Un'azienda svedese ha messo a punto una tecnologia per catturare e stipare sottoterra le emissioni di anidride carbonica prodotte dalle centrali, ma il dibattito resta aperto. Da una parte si cerca un'alternativa al nucleare, dall'altra si teme che i depositi sotterranei di gas possano avvelenare le falde acquifere e anche le superfici agricole
A Berlino la fonte primaria di energia è la combustione del carbone e, in attesa delle rinnovabili, l’idea di renderla più verde piace a molti. Soprattutto alla compagnia scandinava, che nel 2015 inaugurerà la prima maxi-centrale dimostrativa in terra tedesca.

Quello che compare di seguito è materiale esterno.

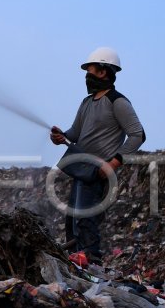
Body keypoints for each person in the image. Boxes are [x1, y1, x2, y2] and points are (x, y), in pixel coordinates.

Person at [49, 47, 146, 262]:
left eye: (90, 70)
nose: (87, 76)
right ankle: (77, 259)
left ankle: (91, 261)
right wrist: (61, 135)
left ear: (103, 72)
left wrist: (113, 163)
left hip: (99, 171)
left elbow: (138, 135)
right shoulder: (86, 103)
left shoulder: (118, 102)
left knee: (85, 218)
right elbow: (74, 134)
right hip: (82, 168)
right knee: (72, 219)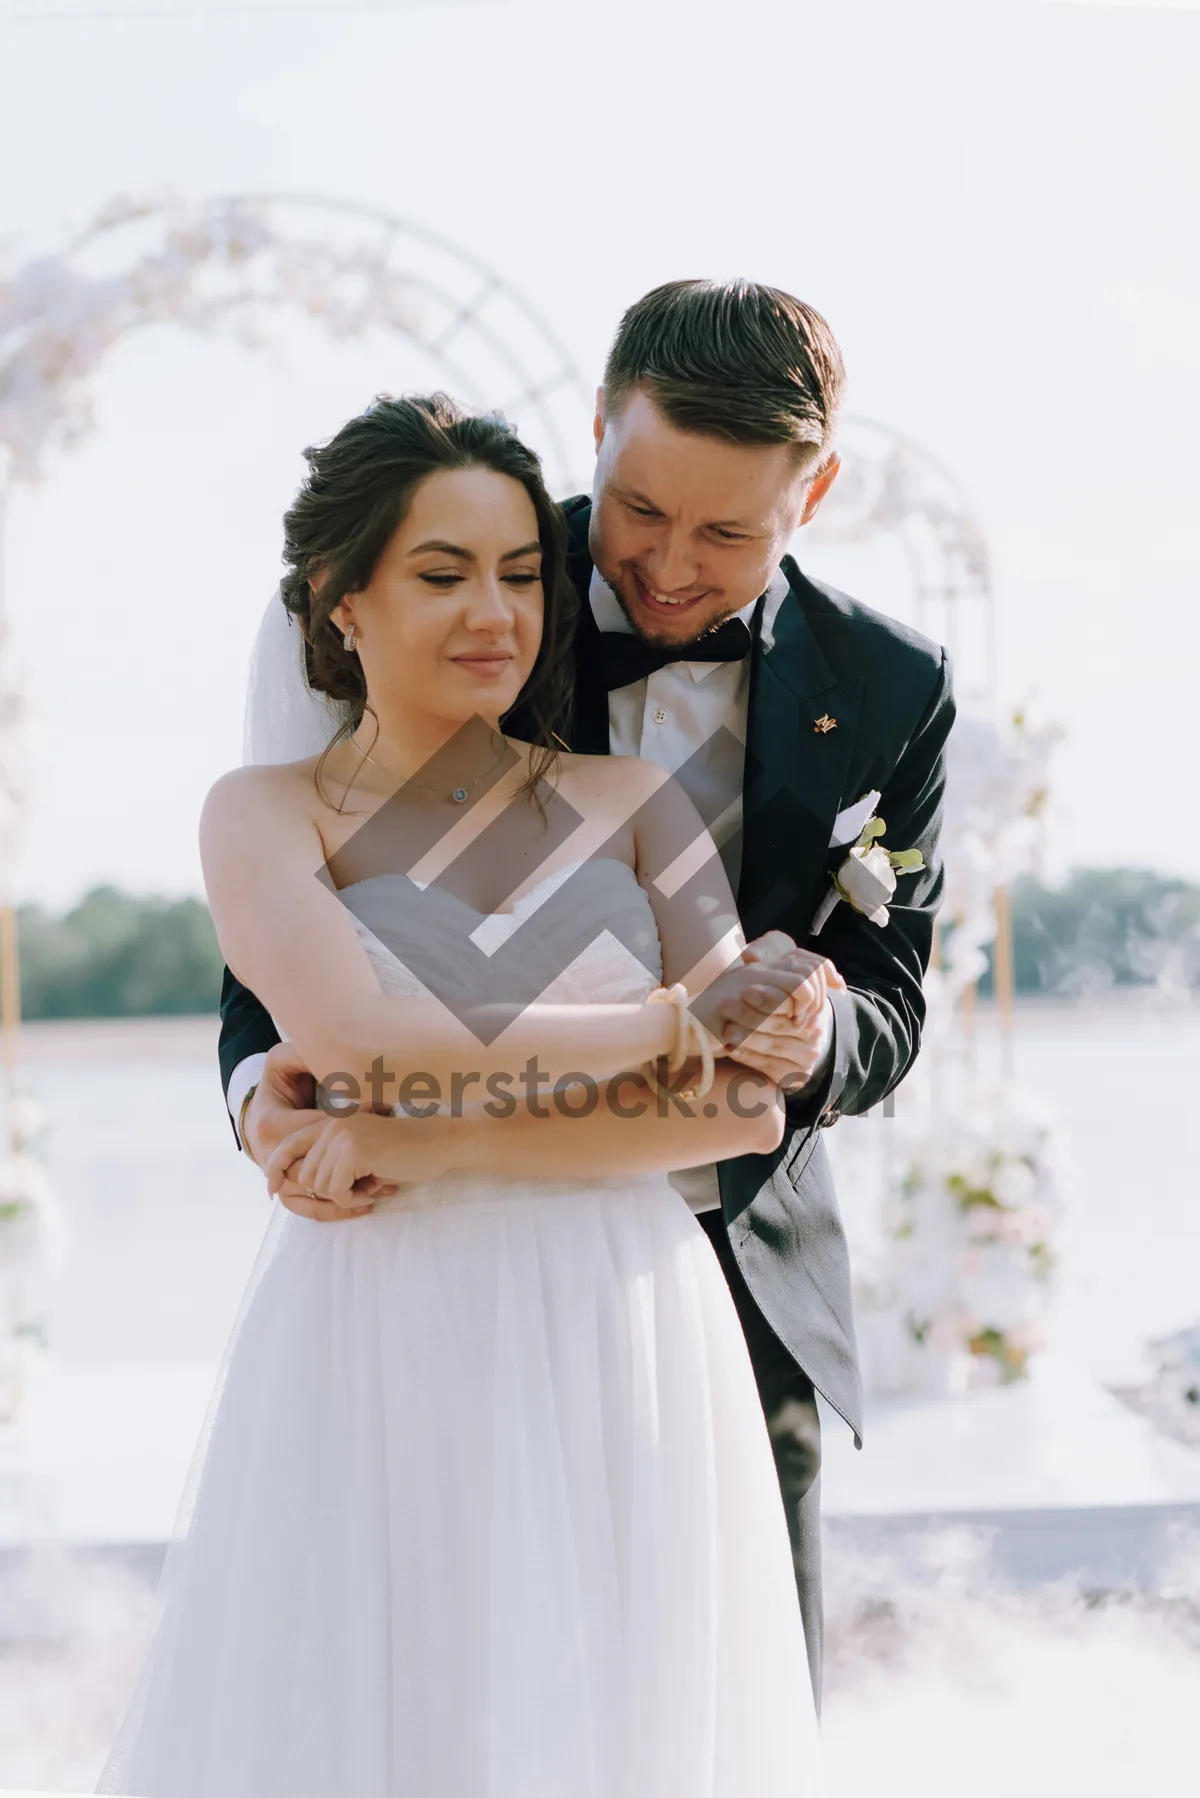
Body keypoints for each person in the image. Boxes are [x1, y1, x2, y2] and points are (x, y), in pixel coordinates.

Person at [222, 280, 956, 1703]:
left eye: (729, 532)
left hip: (720, 1268)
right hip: (418, 1248)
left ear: (819, 492)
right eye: (638, 510)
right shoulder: (463, 576)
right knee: (420, 1686)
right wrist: (267, 1097)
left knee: (718, 1710)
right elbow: (300, 902)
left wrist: (810, 1033)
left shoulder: (892, 686)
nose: (669, 567)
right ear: (599, 431)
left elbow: (891, 991)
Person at [99, 391, 831, 1797]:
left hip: (628, 1308)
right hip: (384, 1320)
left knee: (621, 1710)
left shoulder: (633, 803)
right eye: (442, 574)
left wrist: (427, 1148)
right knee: (400, 1709)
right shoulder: (265, 813)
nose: (494, 611)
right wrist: (671, 1016)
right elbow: (364, 1036)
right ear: (343, 601)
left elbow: (744, 1108)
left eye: (518, 573)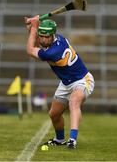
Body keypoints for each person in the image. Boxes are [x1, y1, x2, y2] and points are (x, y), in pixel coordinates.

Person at [24, 15, 95, 149]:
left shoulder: (53, 52)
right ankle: (59, 139)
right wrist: (33, 28)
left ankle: (72, 140)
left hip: (82, 80)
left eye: (47, 36)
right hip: (66, 83)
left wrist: (33, 28)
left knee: (74, 102)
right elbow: (39, 42)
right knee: (54, 114)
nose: (44, 39)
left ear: (52, 35)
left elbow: (30, 50)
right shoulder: (57, 39)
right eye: (42, 36)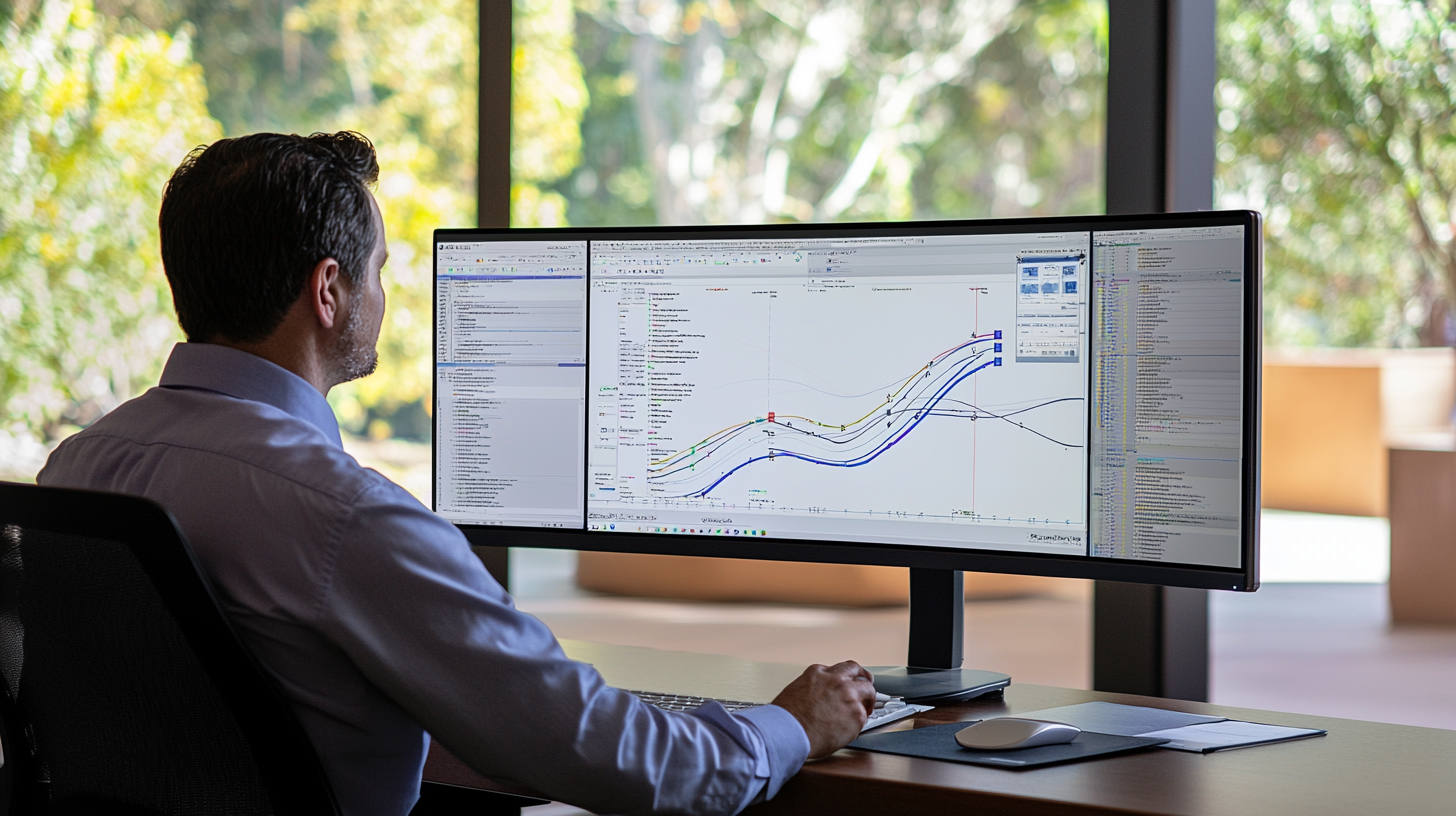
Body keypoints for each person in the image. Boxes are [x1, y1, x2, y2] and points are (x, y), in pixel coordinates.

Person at [37, 131, 876, 816]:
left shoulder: (76, 468)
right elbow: (615, 761)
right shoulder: (347, 517)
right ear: (328, 291)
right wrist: (789, 725)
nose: (385, 297)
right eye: (381, 270)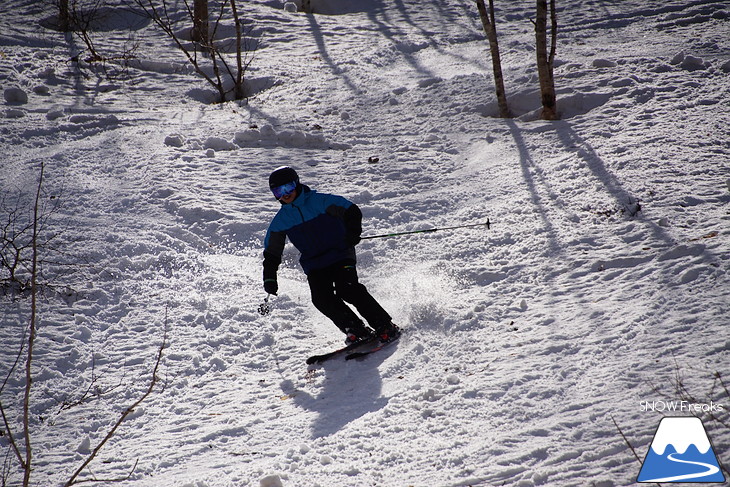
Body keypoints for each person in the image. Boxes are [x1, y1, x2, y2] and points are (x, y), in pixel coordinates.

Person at [262, 166, 400, 345]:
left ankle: (384, 325)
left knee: (348, 289)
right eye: (278, 191)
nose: (284, 194)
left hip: (340, 253)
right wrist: (270, 278)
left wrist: (352, 232)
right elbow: (272, 253)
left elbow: (351, 210)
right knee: (321, 298)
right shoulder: (280, 221)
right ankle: (355, 329)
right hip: (315, 263)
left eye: (288, 188)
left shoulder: (320, 201)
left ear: (297, 183)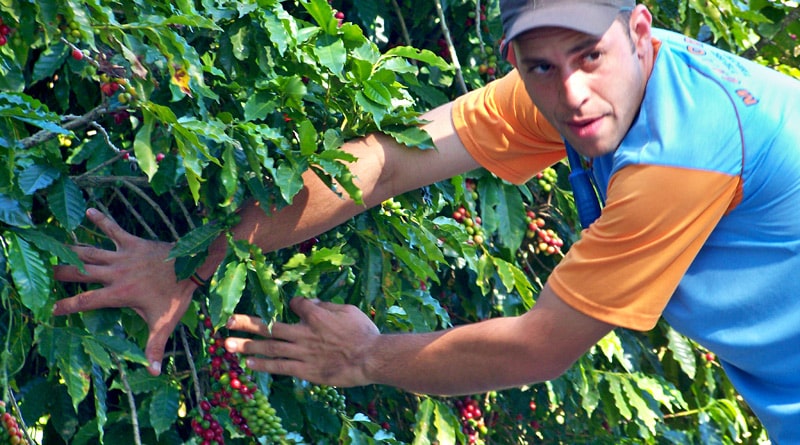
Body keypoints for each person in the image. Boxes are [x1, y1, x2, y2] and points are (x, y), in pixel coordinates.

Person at [53, 0, 800, 441]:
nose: (572, 91)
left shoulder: (683, 157)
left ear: (641, 32)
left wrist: (366, 357)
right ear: (515, 58)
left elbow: (540, 348)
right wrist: (190, 260)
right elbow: (388, 161)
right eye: (540, 66)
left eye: (589, 56)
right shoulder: (576, 84)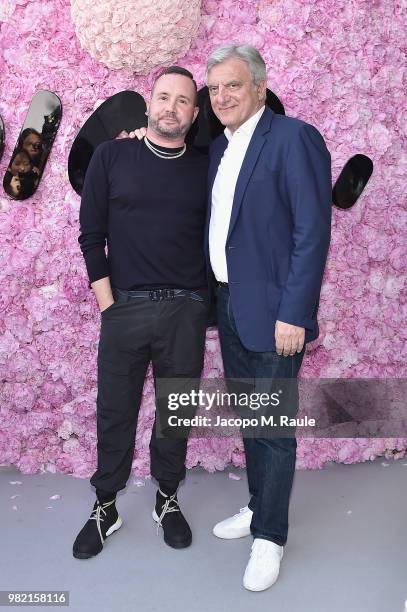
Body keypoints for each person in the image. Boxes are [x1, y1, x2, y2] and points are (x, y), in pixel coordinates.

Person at [204, 45, 332, 591]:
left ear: (259, 86)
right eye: (214, 90)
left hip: (277, 314)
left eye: (232, 85)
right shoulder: (218, 148)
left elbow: (312, 231)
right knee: (251, 417)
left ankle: (271, 538)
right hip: (229, 305)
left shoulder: (292, 137)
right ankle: (259, 509)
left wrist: (294, 314)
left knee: (273, 427)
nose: (222, 97)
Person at [73, 66, 210, 559]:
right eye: (163, 97)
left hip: (184, 313)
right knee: (115, 414)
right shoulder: (112, 155)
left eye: (182, 101)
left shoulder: (206, 167)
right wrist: (109, 305)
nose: (171, 107)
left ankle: (167, 499)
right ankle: (105, 506)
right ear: (148, 104)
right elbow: (92, 236)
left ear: (194, 115)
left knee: (176, 413)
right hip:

Svolta storica e fine del carbone come fonte “sporca”? Forse. Se le industrie energetiche si preparano già a incassare super-incentivi, l’idea di riempire il sottosuolo di anidride carbonica non piace a tutti: la trovata può essere pericolosa, causare incidenti e inquinare le falde.
Sul rivoluzionario metodo Css, cattura e stoccaggio della CO2, la cautela è massima. Allevatori e agricoltori potrebbero non gradire l’idea di vedere il proprio sottosuolo imbottito di gas, anche se la Vattenfall giura sull’assoluta sicurezza delle “trappole geologiche” in cui verrà sepolta l’anidride carbonica, a mille metri di profondità.
Il gas serra, prodotto dalla combustione del materiale fossile, rappresenta il maggiore handicap ambientale delle centrali a carbone: in questo caso verrebbe separato dagli altri fumi e pompato sottoterra, dove sarebbe immagazzinato “permanentemente” in gigantesche cavità: vecchi giacimenti di idrocarburi ormai esauriti o, più spesso, formazioni porose e permeabili che creano “camere di immagazzinamento” naturali.
L’opposizione è già in allerta: primo, perché la Vattenfall mira ad occuparsi di tutto il ciclo del carbone, dall’estrazione nelle miniere ai nuovi impianti per la produzione elettrica. E poi per le perplessità nei confronti di una tecnologia ancora “giovane”, non ancora abbastanza sviluppata e testata, nonostante la compagnia svedese abbia aperto “centrali pilota” anche in Olanda e nel Regno Unito.
Le preoccupazioni riguardano le possibili fughe di CO2, altamente tossiche. Ma c’è di più: si teme che i depositi sotterranei di gas serra possano avvelenare falde acquifere e superfici agricole. “Inutile prendersi cura delle nostre risorse, preservandole per i nostri figli, se poi immagazziniamo la CO2 nei terreni senza avere idea di cosa ciò possa provocare”, afferma l’allevatore Henrik Staark, intervistato dalla rete tedesca ZDF in vista dall’apertura della prima centrale, a Jänschwalde. “Saranno minacciati i miei animali? E l’acqua?”.
Se gli agricoltori temono il peggio, persino Ralf Christoffers, ministro dell’economia del Brandeburgo, Land fra i più ricchi di carbone e ultra-dipendente dalla più tradizionale fonte energetica, non ritiene possibile, per il momento, garantire ai cittadini la completa sicurezza di questa nuova tecnologia.
E in Italia? Proprio in questi giorni è stato inaugurato un impianto pilota per la cattura dell’anidride carbonica. L’Enel ha infatti deciso di sperimentare “cattura e sequestro” di parte dei 15 milioni di tonnellate di CO2 immessi annualmente in atmosfera dalla centrale termoelettrica a carbone di Cerano, nei pressi di Brindisi. L’impianto sperimentale pugliese sembrerebbe in grado di “filtrare” dai fumi di combustione circa ottomila tonnellate di anidride carbonica all’anno: cifra che in realtà rappresenta appena lo 0,05% di tutte le emissioni annue della centrale.
Intanto, c’è chi prova a cambiare orizzonte. Greenpeace parla di “false speranze” sul futuro del carbone pulito, “ampiamente propagandato” dall’industria del settore solo per “giustificare la costruzione di nuove centrali”. Sforzi vani, per gli ecologisti, dato il carattere “ampiamente sperimentale” della Css. Tecnologia che, oltretutto, “non sarà pronta in tempo per salvare il clima”.